*** Begin section ***

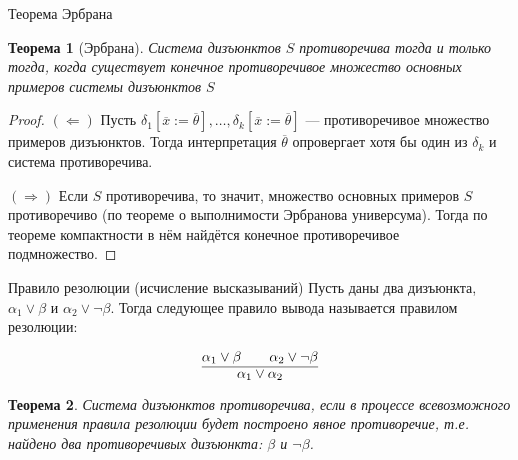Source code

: \documentclass[aspectratio=169]{beamer}
\newtheorem{thm}{Теорема}[section]
\begin{document}
\begin{frame}{Теорема Эрбрана}
\begin{thm}[Эрбрана]Система дизъюнктов $S$ противоречива тогда и только тогда, когда существует
конечное противоречивое множество основных примеров системы дизъюнктов $S$\end{thm}
\begin{proof}$(\Leftarrow)$ 
Пусть $\delta_1[\overline{x} := \overline{\theta}],\dots,\delta_k[\overline{x} := \overline{\theta}]$ 
--- противоречивое множество примеров дизъюнктов. Тогда интерпретация $\overline{\theta}$
опровергает хотя бы один из $\delta_k$ и система противоречива.

$(\Rightarrow)$ Если $S$ противоречива, то значит, множество основных примеров $S$
противоречиво (по теореме о выполнимости Эрбранова универсума). Тогда по теореме компактности
в нём найдётся конечное противоречивое подмножество.
\end{proof}
\end{frame}

\begin{frame}{Правило резолюции (исчисление высказываний)}
Пусть даны два дизъюнкта, $\alpha_1 \vee \beta$ и $\alpha_2 \vee \neg \beta$.
Тогда следующее правило вывода называется правилом резолюции:

$$\infer{\alpha_1\vee \alpha_2}{\alpha_1\vee \beta\quad\quad \alpha_2\vee\neg \beta}$$

\begin{thm}Система дизъюнктов противоречива, если в процессе всевозможного применения
правила резолюции будет построено явное противоречие, 
т.е. найдено два противоречивых дизъюнкта: $\beta$ и $\neg\beta$.
\end{thm}
\end{frame}
\end{document}
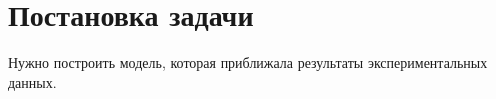 \section{Постановка задачи}
Нужно построить модель, которая приближала результаты экспериментальных данных.
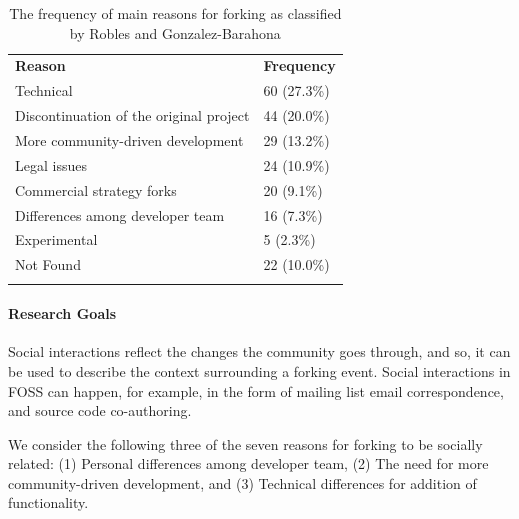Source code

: \documentclass[12pt]{report}
\begin{document}
\begin{table}[!ht]
\centering
\caption[The frequency of main reasons for forking]{The frequency of main reasons for forking as classified by Robles and Gonzalez-Barahona \cite{Robles}}
\label{tableReasonsForForkingFrequency}
\begin{tabular}{p{} p{}}
\hline\noalign{\smallskip}
\textbf{Reason} & \textbf{Frequency} \\
\noalign{\smallskip}\hline\noalign{\smallskip}
Technical & 60 (27.3\%)\\ \hline
Discontinuation of the original project & 44 (20.0\%)  \\ \hline
More community-driven development & 29 (13.2\%) \\ \hline
Legal issues &  24 (10.9\%) \\ \hline
Commercial strategy forks &  20 (9.1\%)  \\ \hline
Differences among developer team &  16 (7.3\%)  \\ \hline
Experimental &  5  (2.3\%) \\ \hline
Not Found &  22 (10.0\%) \\ 
\noalign{\smallskip}\hline
\end{tabular}
\end{table}

\paragraph{Research Goals}
\label{ResearchGoals}
\label{ResearchObjective}

Social interactions reflect the changes the community goes through, and so, it can be used to describe the context surrounding a forking event. Social interactions in FOSS can happen, for example, in the form of mailing list email correspondence, and source code co-authoring. 

We consider the following three of the seven reasons for forking \cite{Robles} to be socially related: (1) Personal differences among developer team, (2) The need for more community-driven development, and (3) Technical differences for addition of functionality. 
\end{document}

*** End section ***

- Problem
Set down all of the entries exactly as they stand, without any image.

- Task output
Source code

: \documentclass[aspectratio=169]{beamer}
\newtheorem{thm}{Теорема}[section]
\begin{document}
\begin{frame}{Теорема Эрбрана}
\begin{thm}[Эрбрана]Система дизъюнктов $S$ противоречива тогда и только тогда, когда существует
конечное противоречивое множество основных примеров системы дизъюнктов $S$\end{thm}
\begin{proof}$(\Leftarrow)$ 
Пусть $\delta_1[\overline{x} := \overline{\theta}],\dots,\delta_k[\overline{x} := \overline{\theta}]$ 
--- противоречивое множество примеров дизъюнктов. Тогда интерпретация $\overline{\theta}$
опровергает хотя бы один из $\delta_k$ и система противоречива.

$(\Rightarrow)$ Если $S$ противоречива, то значит, множество основных примеров $S$
противоречиво (по теореме о выполнимости Эрбранова универсума). Тогда по теореме компактности
в нём найдётся конечное противоречивое подмножество.
\end{proof}
\end{frame}

\begin{frame}{Правило резолюции (исчисление высказываний)}
Пусть даны два дизъюнкта, $\alpha_1 \vee \beta$ и $\alpha_2 \vee \neg \beta$.
Тогда следующее правило вывода называется правилом резолюции:

$$\infer{\alpha_1\vee \alpha_2}{\alpha_1\vee \beta\quad\quad \alpha_2\vee\neg \beta}$$

\begin{thm}Система дизъюнктов противоречива, если в процессе всевозможного применения
правила резолюции будет построено явное противоречие, 
т.е. найдено два противоречивых дизъюнкта: $\beta$ и $\neg\beta$.
\end{thm}
\end{frame}
\end{document}
 \section{Постановка задачи}
Нужно построить модель, которая приближала результаты экспериментальных данных.
Source code

: \documentclass[12pt]{report}
\begin{document}
\begin{table}[!ht]
\centering
\caption[The frequency of main reasons for forking]{The frequency of main reasons for forking as classified by Robles and Gonzalez-Barahona \cite{Robles}}
\label{tableReasonsForForkingFrequency}
\begin{tabular}{p{} p{}}
\hline\noalign{\smallskip}
\textbf{Reason} & \textbf{Frequency} \\
\noalign{\smallskip}\hline\noalign{\smallskip}
Technical & 60 (27.3\%)\\ \hline
Discontinuation of the original project & 44 (20.0\%)  \\ \hline
More community-driven development & 29 (13.2\%) \\ \hline
Legal issues &  24 (10.9\%) \\ \hline
Commercial strategy forks &  20 (9.1\%)  \\ \hline
Differences among developer team &  16 (7.3\%)  \\ \hline
Experimental &  5  (2.3\%) \\ \hline
Not Found &  22 (10.0\%) \\ 
\noalign{\smallskip}\hline
\end{tabular}
\end{table}

\paragraph{Research Goals}
\label{ResearchGoals}
\label{ResearchObjective}

Social interactions reflect the changes the community goes through, and so, it can be used to describe the context surrounding a forking event. Social interactions in FOSS can happen, for example, in the form of mailing list email correspondence, and source code co-authoring. 

We consider the following three of the seven reasons for forking \cite{Robles} to be socially related: (1) Personal differences among developer team, (2) The need for more community-driven development, and (3) Technical differences for addition of functionality. 
\end{document}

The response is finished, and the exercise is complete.